As a visitor attraction, Grape Island offers trails, rocky beaches, and camping in wooded campsites. At weekends and summer weekdays it is served by a shuttle boat to and from Georges Island, connecting there with ferries to Boston and Quincy.

The island was farmed and grazed for three hundred years, until the 1940s. On the eve of the American Revolution, the island was owned by Hingham resident Elisha Leavitt, a Tory. In 1775, British troops raided the island during the siege of Boston, as Abigail Adams wrote to her husband John about May 24, 1775: "...it seems their Expidition (sic) was to Grape Island for Levets hay." A pitched battle ensued until the British were forced to retreat to the mainland. The angry colonists burned Leavitt's barn to the ground. In the end, very little damage was done to either side despite the effort expended. Three British soldiers may have been wounded (unconfirmed), no Continental soldiers or partisans were wounded, and less than two tons of hay were taken by the British.

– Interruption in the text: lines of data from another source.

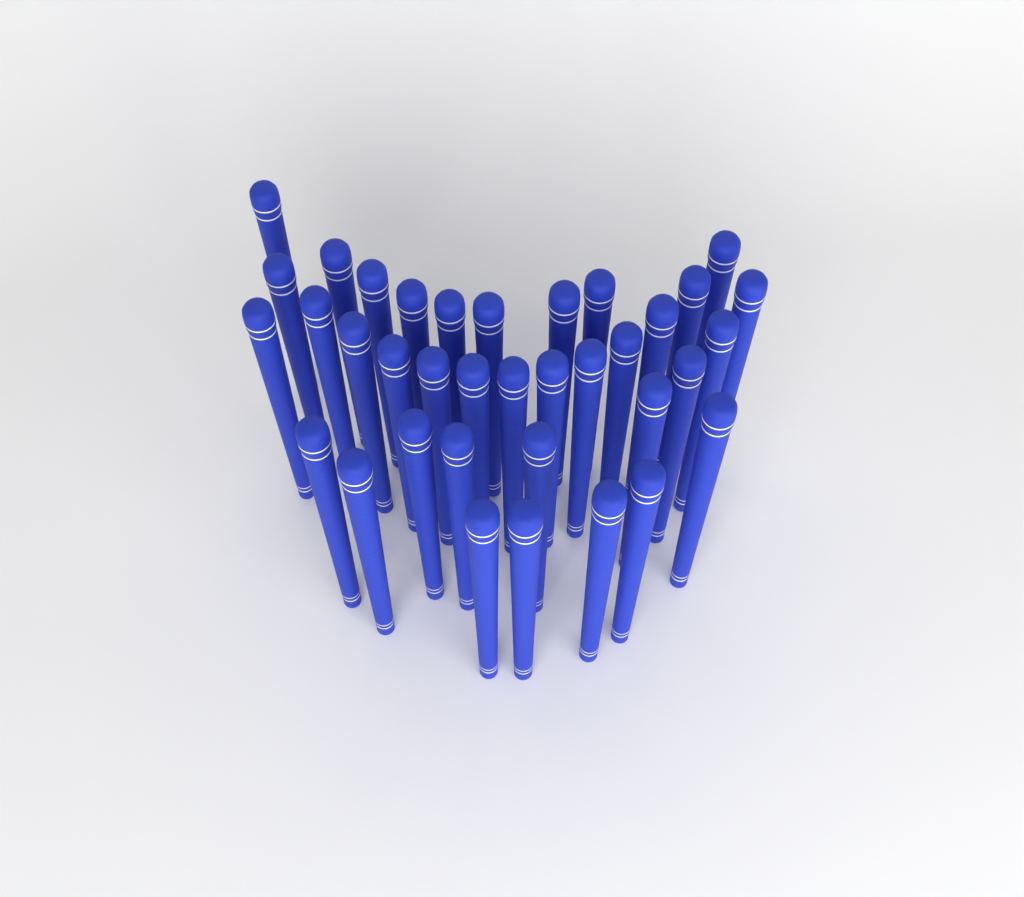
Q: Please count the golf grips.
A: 36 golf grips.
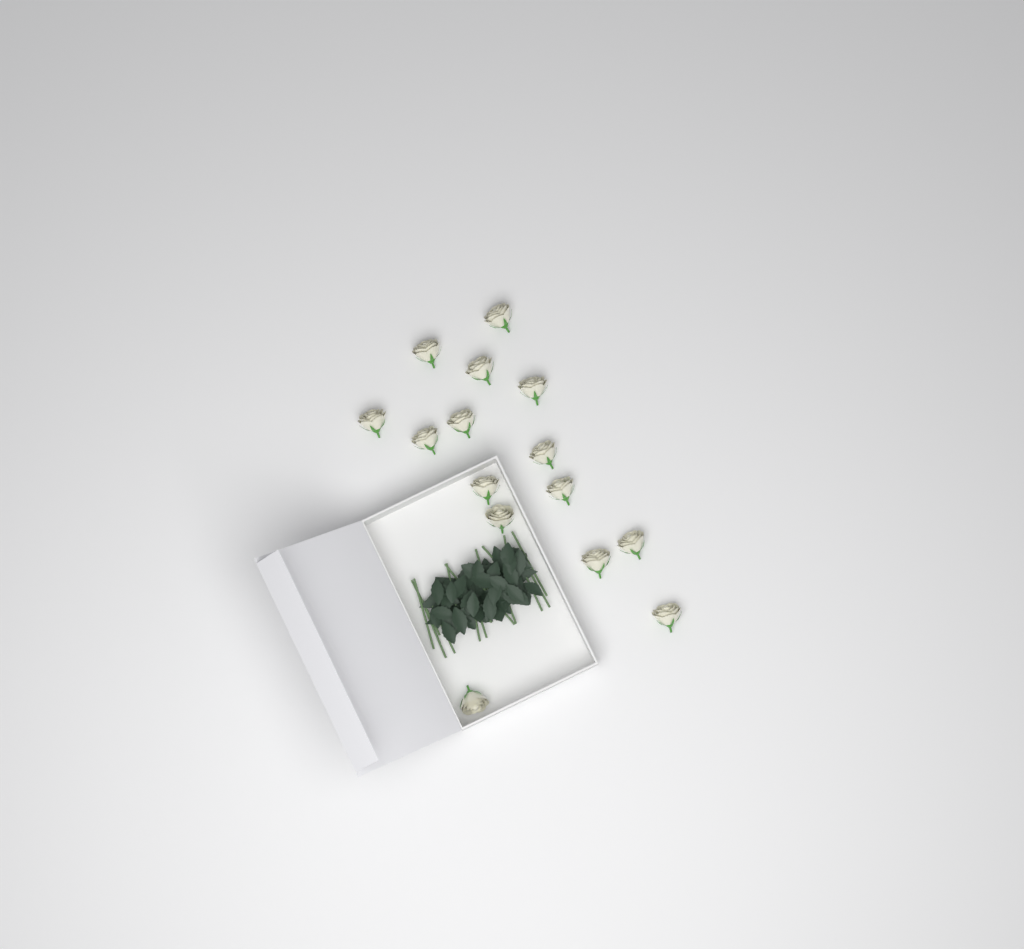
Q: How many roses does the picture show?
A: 15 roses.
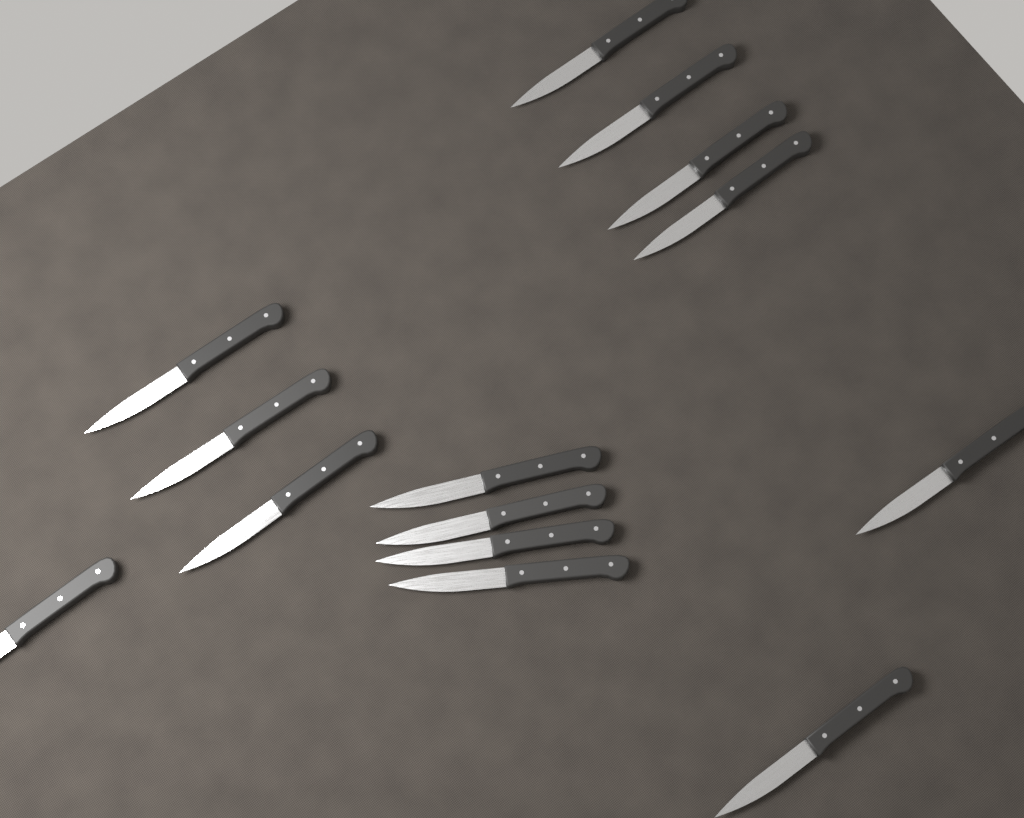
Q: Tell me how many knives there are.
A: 14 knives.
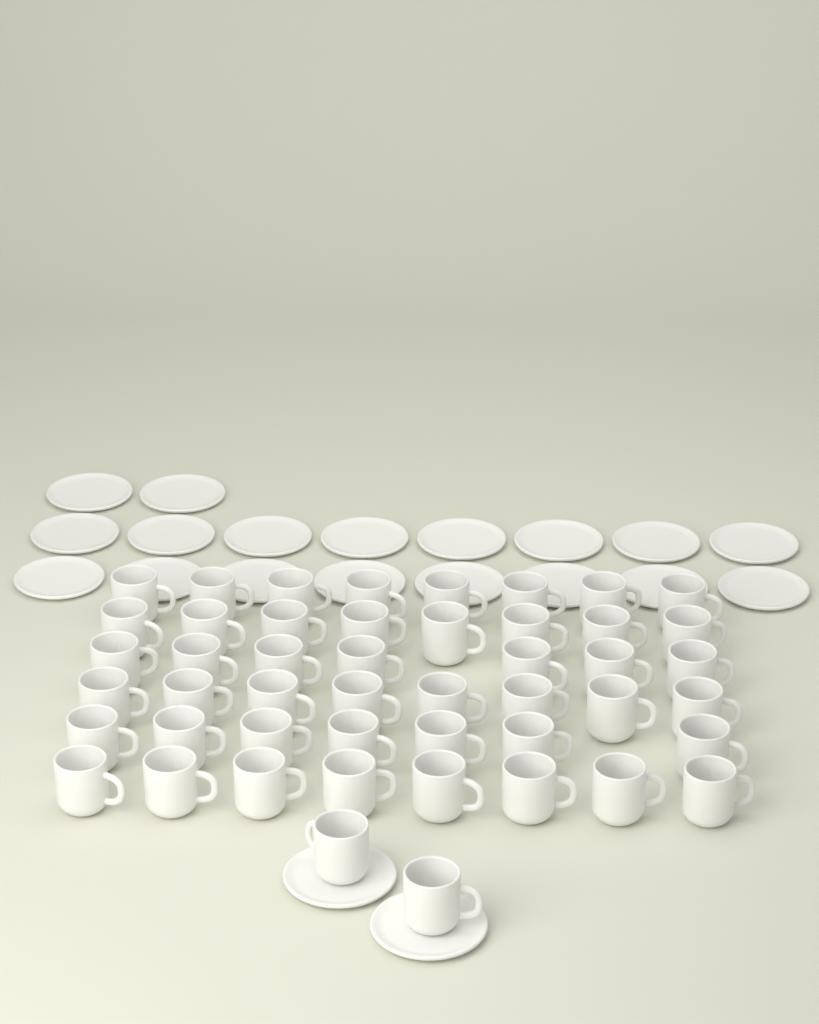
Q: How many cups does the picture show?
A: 48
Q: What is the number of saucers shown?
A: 20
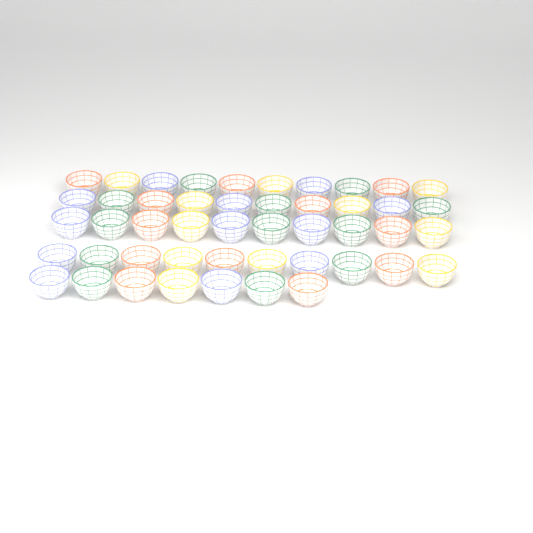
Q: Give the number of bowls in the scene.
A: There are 47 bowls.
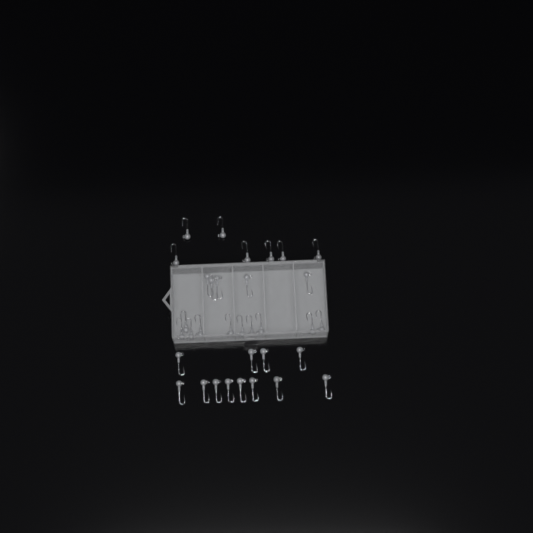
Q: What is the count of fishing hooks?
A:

Since the abandonment of agricultural use in the 1940s, the natural succession of vegetation has created a wooded and shrubby landscape. Vegetation on the island includes early successional tree and shrub species on the drumlins, including staghorn sumac, gray birch, and quaking aspen. The island has an abundance of berries, including blackberry, dewberry, raspberry, blueberry, huckleberry, and American elderberry. The island's marshy lowland contains salt tolerant species such as saltspray rose, cordgrass, purple loosestrife, honeysuckle, and seaside goldenrod.

Grape Island contains two freshwater springs. One spring is located on the north side of the western drumlin and is located underneath a large boulder that faces Peddock's Island. Another freshwater spring is located behind the marsh that is situated in the saddle between the two drumlins. Both of these areas are off the trail.